» **Selection**
^^^^^^^^^^^^^^^^

Quick Mobile Bio: Jack Schofield of The Guardian
Jack Schofield is The Guardian’s computer editor. I’ve been reading his articles and columns in The Guardian since before I went to University. In fact can remember chatting to the porter at my Hall of Residence about this new thing called ‘the Internet’ way back in… I think it was ‘97.
‘Ah hah!’ he exclaimed, ‘You want to be reading Jack Schofield!’ He then leaned back and retrieved the well thumbed copy of that day’s Guardian from behind the front desk.
‘Ah, er, right,’ I said, getting ready to put on a possible fake smile. At that point in my life, like a few young people, I read newspapers, I didn’t follow particular journalists. Rarely did I ever look at the byline. It just wasn’t something I did. So I found it a bit ‘old’ to have an actual journalist recommended to me. The other problem was that the Internet was one of those things people had heard about but rarely knew anything about — so I was hoping I wasn’t going to be encouraged to have a look at some boring piece of know-nothing-copy by a a professional-know-nothing journalist.
I was shocked. I’d actually already been reading (and rating) Jack’s work already — but hadn’t known. Colleagues would cut out things and pass them to me or I’d come across them online or be forwarded transcripts. At that point I was heavily involved in online communities for Virgin and AOL, so any mention in the UK press and I was on it. I found Jack’s work reasoned, smart and ever present, head and shoulders above anything in the other national papers. If you’re reading from the States, think Walt-Mossberg-of-the-Journal level of awareness, respect and recognition.
So I started reading The Guardian properly — and more specifically, I started reading Jack regularly. You might imagine the trouble it caused walking around cosmopolitan University College London with a copy of The Guardian. All of a sudden I had people calling me ‘Comrade’ and drew smiles from some of the good looking dressed-like-a-hippy-but-dad’s-a-high-court-judge girls in the Union. I found it strange to be judged on the newspaper brand I was carrying.

^^^^^^^^^^^^^^^^

» **Rows**
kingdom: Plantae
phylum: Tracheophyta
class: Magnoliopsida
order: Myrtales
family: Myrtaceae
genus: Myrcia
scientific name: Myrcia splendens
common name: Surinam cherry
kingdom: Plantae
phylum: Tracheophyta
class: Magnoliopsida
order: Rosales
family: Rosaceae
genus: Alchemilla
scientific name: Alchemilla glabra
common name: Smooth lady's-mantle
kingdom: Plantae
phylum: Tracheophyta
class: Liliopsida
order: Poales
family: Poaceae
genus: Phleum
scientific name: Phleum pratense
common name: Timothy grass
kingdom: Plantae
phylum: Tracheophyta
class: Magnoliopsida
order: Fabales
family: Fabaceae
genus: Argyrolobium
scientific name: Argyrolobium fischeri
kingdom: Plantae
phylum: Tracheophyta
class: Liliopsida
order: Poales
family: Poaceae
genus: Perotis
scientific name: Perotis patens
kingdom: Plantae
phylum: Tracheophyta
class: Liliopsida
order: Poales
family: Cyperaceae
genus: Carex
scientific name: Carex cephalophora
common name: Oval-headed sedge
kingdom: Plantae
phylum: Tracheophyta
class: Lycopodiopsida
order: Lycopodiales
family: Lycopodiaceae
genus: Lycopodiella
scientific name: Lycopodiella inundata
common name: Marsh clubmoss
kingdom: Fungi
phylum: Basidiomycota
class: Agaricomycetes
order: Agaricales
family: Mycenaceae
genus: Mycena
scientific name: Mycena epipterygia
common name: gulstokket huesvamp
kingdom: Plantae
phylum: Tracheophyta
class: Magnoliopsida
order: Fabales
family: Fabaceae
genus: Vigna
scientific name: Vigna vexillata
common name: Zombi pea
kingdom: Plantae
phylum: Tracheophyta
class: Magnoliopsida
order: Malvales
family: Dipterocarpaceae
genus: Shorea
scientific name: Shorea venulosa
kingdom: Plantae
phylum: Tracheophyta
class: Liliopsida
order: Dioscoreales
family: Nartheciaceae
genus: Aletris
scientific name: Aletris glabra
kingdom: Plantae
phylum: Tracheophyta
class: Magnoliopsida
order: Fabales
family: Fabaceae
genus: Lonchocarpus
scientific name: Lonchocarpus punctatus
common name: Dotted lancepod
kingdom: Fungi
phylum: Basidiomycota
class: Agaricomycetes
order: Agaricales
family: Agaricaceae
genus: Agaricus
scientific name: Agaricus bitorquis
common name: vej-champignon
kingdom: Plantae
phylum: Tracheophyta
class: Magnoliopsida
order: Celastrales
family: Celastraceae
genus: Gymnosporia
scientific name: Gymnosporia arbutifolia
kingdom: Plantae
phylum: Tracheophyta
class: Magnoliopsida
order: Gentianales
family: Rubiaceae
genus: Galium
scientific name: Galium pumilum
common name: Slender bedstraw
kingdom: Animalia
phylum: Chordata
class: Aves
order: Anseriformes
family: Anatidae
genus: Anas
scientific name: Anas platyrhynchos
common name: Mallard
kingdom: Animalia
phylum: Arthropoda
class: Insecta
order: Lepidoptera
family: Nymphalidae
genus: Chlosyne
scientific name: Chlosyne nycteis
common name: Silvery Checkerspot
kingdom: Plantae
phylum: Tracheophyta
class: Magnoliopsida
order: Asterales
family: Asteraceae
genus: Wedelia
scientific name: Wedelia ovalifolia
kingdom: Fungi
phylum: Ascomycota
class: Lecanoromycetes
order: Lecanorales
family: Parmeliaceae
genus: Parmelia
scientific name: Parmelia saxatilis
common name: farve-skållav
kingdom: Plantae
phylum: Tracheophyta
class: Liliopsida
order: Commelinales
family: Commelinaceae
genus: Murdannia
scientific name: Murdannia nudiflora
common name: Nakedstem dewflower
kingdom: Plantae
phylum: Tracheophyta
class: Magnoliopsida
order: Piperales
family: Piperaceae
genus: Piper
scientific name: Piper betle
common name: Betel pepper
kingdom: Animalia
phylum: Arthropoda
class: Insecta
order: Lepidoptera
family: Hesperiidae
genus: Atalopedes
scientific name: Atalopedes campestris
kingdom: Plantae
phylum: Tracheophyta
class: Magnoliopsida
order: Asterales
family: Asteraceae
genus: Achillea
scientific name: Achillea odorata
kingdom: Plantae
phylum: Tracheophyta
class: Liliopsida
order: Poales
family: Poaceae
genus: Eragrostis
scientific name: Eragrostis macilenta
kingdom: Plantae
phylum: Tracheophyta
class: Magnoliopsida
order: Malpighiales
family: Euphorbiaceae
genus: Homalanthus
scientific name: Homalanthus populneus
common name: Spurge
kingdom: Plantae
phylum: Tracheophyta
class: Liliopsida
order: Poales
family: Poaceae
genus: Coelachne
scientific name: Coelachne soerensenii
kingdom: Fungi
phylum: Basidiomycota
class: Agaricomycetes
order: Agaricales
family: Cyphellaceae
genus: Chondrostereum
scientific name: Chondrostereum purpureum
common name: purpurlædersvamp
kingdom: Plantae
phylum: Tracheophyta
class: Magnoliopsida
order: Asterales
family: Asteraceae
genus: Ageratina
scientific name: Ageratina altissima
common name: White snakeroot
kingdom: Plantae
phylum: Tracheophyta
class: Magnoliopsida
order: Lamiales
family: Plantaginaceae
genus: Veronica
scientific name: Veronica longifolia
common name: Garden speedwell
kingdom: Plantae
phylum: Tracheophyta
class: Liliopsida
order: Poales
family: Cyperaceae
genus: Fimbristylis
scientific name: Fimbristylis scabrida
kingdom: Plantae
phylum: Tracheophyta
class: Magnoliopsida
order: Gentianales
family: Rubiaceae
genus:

^^^^^^^^^^^^^^^^

» **Problems and tasks**
1. Copy out the passage from the piece about Jack Schofield, starting at "I was shocked." and running up to and including "respect and recognition.".
2. Pick up the piece about Jack Schofield where it stops and keep writing it.

» **Final results**
1.
I was shocked. I’d actually already been reading (and rating) Jack’s work already — but hadn’t known. Colleagues would cut out things and pass them to me or I’d come across them online or be forwarded transcripts. At that point I was heavily involved in online communities for Virgin and AOL, so any mention in the UK press and I was on it. I found Jack’s work reasoned, smart and ever present, head and shoulders above anything in the other national papers. If you’re reading from the States, think Walt-Mossberg-of-the-Journal level of awareness, respect and recognition.

2.
Mind you I turned up to University on the first day with a copy of the Wall Street Journal — I only discovered 2 years later that, as a result of this, half my colleagues thought I was homosexual, the other half thought I was a total arse. I managed to eventually recover from this stereotyping by the end of the degree. I’d bought the WSJ because I found it in the local newsagent outside Uni — it was exciting — you never got the WSJ in Shitsville, Essex.
Back in the Union, I made a point of explaining to some of the landed gentry that I was ‘buying it for Jack Schofield and the Technology section’. That went down perfectly fine as a reason. Heh. Still, today, people look at me if I’m sat flicking through MediaGuardian on a Monday wearing a shocking pinstripe suit.
One of the best things to come out of one of the recent Guardian shake-ups were the blogs introduced late last year — Jack regularly posts across the day about all manner of technology related matters on the Guardian’s Technology Blog. He also writes the popular Ask Jack blog too. The ability to get Jack updates daily was a wickedly good update to the site.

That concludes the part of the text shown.